How do you know when you're done with a project, or is it the kind of situation in which you'd always be tinkering with it and at some point you just have to turn it in?

"I could always been tinkering with it. I try not to read published translations, because I'm always thinking, 'Why did I do that?' At a certain point, you feel like you've done what you can.

"I tend to read the first round of galleys, so that's another read when I might find things to fix up. They're usually small things. In a funny way, the same problems keep coming back. Some things are straightforward, but then there are sentences or phrases that you never feel are quite right, and so you keep going back to them. In the late drafts, there are always things that are circled or marked to reconsider. But, like any writer, you have to stop at some point."

Since starting to translate Ferrante, you've also translated books by Primo Levi, Pier Paolo Pasolini and Elsa Morante. Were those projects that came to you, or were they projects you wanted to bring to English readers?

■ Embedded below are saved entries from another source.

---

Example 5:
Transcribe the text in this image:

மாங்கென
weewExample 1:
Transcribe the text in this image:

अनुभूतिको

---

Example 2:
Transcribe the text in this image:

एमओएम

"Primo Levi came to me. There was an editor who had this vision of doing the complete works of Primo Levi in English. I had read some Levi, but I hadn't read all of Levi, and it turned into this huge project. It's three volumes, 3,000 pages.

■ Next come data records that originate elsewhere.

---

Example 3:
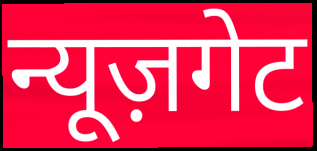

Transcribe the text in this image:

न्यूज़गेट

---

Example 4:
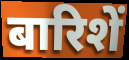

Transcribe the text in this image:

बारिशें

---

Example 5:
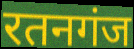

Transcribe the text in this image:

रतनगंजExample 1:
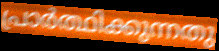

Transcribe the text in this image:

പ്രാർത്ഥിക്കുന്നതു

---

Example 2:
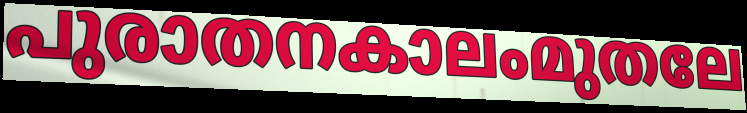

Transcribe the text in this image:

പുരാതനകാലംമുതലേ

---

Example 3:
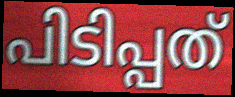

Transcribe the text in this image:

പിടിപ്പത്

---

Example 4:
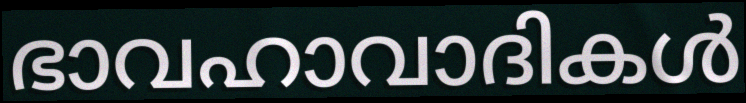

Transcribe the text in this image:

ഭാവഹാവാദികൾ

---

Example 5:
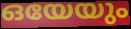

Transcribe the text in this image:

ഒയേയും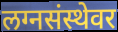
लग्नसंस्थेवरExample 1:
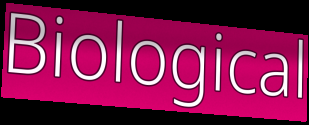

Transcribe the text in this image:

Biological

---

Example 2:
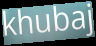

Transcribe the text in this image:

khubaj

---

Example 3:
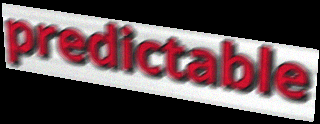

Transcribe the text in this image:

predictable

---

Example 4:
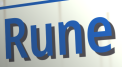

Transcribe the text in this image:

Rune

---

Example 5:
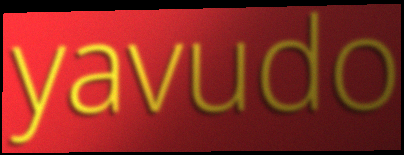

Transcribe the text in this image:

yavudo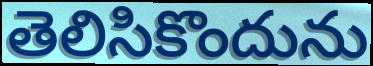
తెలిసికొందును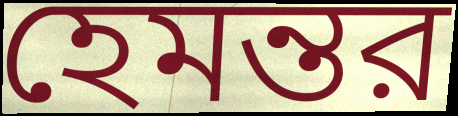
হেমন্তর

"In the beginning, there were certain existing translations and we were just going to collect the existing translations and put them together, look them over. But then we realized that Levi had actually not been well-published in English, and a lot of his books were published in pieces. He wrote a lot of things that were short stories or short chapters and they were not published in the versions in Italian. In the end, we ended up re-translating almost everything."

How did the Morante book Arturo's Island come about?

"She's a really fascinating writer, and it turns out that, when you start looking closely, Ferrante was very influenced by her. So that's another whole layer of interest. Like Arturo's Island, what's it about? It's about a teenager coming of age with very intense feelings about everything. There are certain similarities. You could say they're accidental, but there's something about the intensity of the voices."

It seems like Ferrante's success has opened up more interest in Italian female writers, like Natalia Ginzburg, for example. Do you think that's true?

"Of course, I'd like to think so. There have been more Italian women writers being published and more interest in Italian women writers.

"Certainly, more attention is paid now to translated literature, but the number still stays around 3 percent. Of that, the number of women translated is really tiny. But I do think there's been more interest in Italian women, definitely."

Why do you think these books strike a chord with Americans today?

"The Ferrante books tell a story where, even though the details aren't familiar, everybody has those relationships. We all have parents or partners or children or friends, and there's something about the way she examines those relationships that I think people relate to. They're illuminating. She examines these relationships in a way that can be kind of uncomfortable, but it shows you something. In the new book, we all have been this teenager or we can relate to those teenage emotions, and she shows them to you in a really detailed and kind of harsh way."

You mentioned the low amount of new books that are translations, but, at least anecdotally, it seems like we're living in a golden age for translated literature. Do you agree?

"I think that's true. I won't say it's a brilliant career choice. It's very hard to support yourself just on translating. I always said that my day job supported my habit."